Black members of the military services are disciplined more frequently than white military services members. This fact isn’t surprising. Black public school students are disciplined more frequently than white public students. Black civilians commit a disproportionate number of homicides and other violent crimes.

There is no reason to infer discrimination from the fact that blacks are disciplined by the military to a disproportionate degree. It might well be that blacks are disciplined more frequently because they commit more offenses.

Yet, Rep. Jackie Speier, chair of the House Armed Services Committee’s military personnel subcommittee, is demanding that senior defense officials acknowledge that the military justice system is biased. The hearing she held this week was called “Racial Disparity in the Military Justice System — How to Fix the Culture.”

But does the military culture need fixing in this regard? Nothing in this report by the Washington Post about the hearing suggests that it does.

Judging from the Post’s report, the best Speier could do was to sniff that “the results [of the military justice system] are repugnant.” But they are repugnant only if they are unjust. And they are unjust only if black personnel are being wrongfully charged or convicted to a disproportionate degree or if white personnel are disproportionately being let off the hook improperly.

Lt. Gen. Charles Pede, the Army judge advocate general, testified that “my experience tells me that we have an extraordinarily healthy system of justice.” He added, however, that “we simply do not know what we don’t know.”

Fair enough. There would be nothing wrong with a fair-minded investigation into whether systemic racial bias exists in the military discipline system. That investigation wouldn’t focus on numbers, but instead on whether a close examination of individual cases reveals a pattern of disparate treatment of similarly situated personnel based on race.

However, Pede seemed to skip that step. He told the subcommittee “it is our job to discover what needs fixing and to fix it.”

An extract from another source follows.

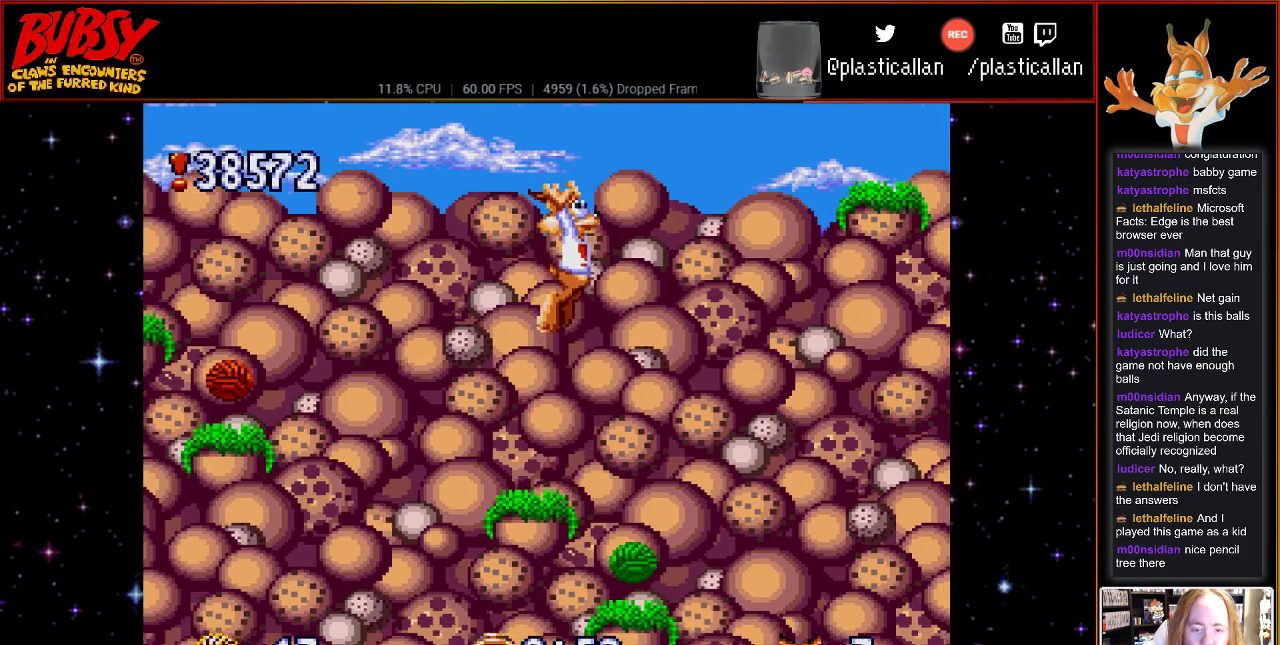
{"buttons": [], "events": [[150, "DPAD_RIGHT", "up"]]}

No, his proper job is to determine whether anything needs fixing and, if so, to fix it. Mere numerical disparities aren’t evidence that anything needs to be fixed.

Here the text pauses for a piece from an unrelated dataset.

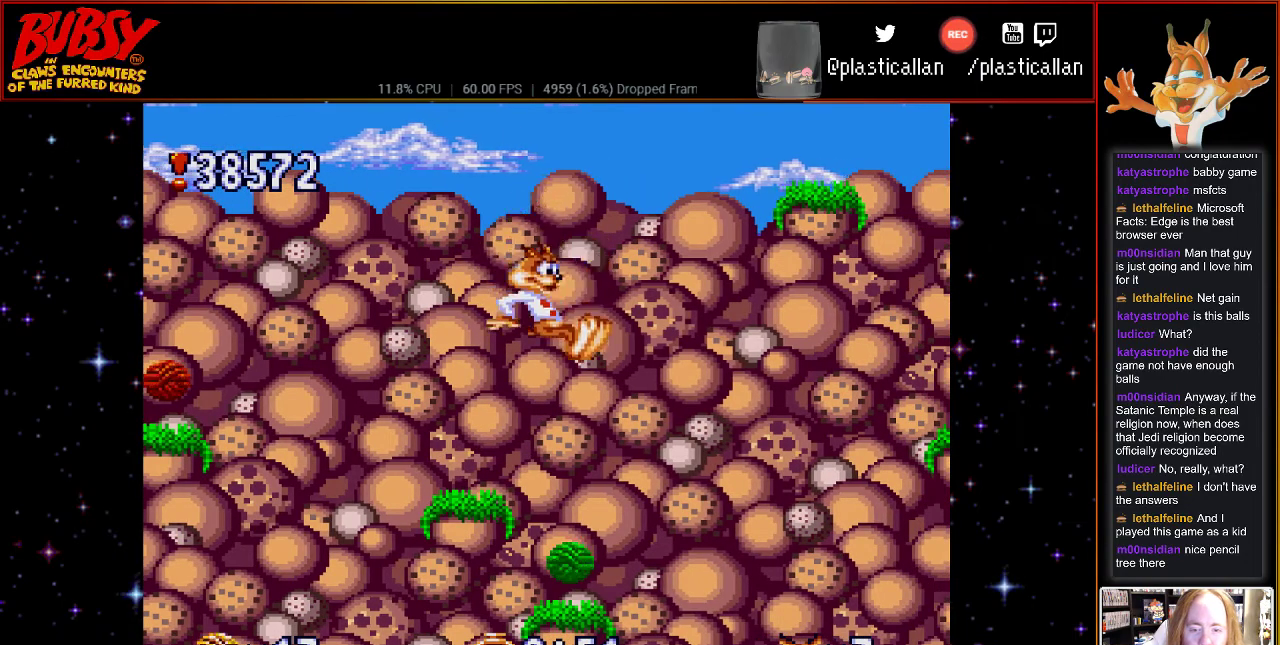
{"buttons": [], "events": []}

The view that they are suggests a willingness to use, de facto, two different disciplinary standards — one for whites and a more lenient one for blacks — in order to make the numbers come out right. (As we have pointed out many times in many contexts, per Jim Scanlan, a lowering of standards for all groups might well increase the disparity in racial outcomes.) This would amount to systemic discrimination in favor of blacks in the administration of military justice.

Such a regime wouldn’t simply be unjust; it would tend to undermine the military. I hope we haven’t reached the point where our military can be browbeaten by the left into going this far.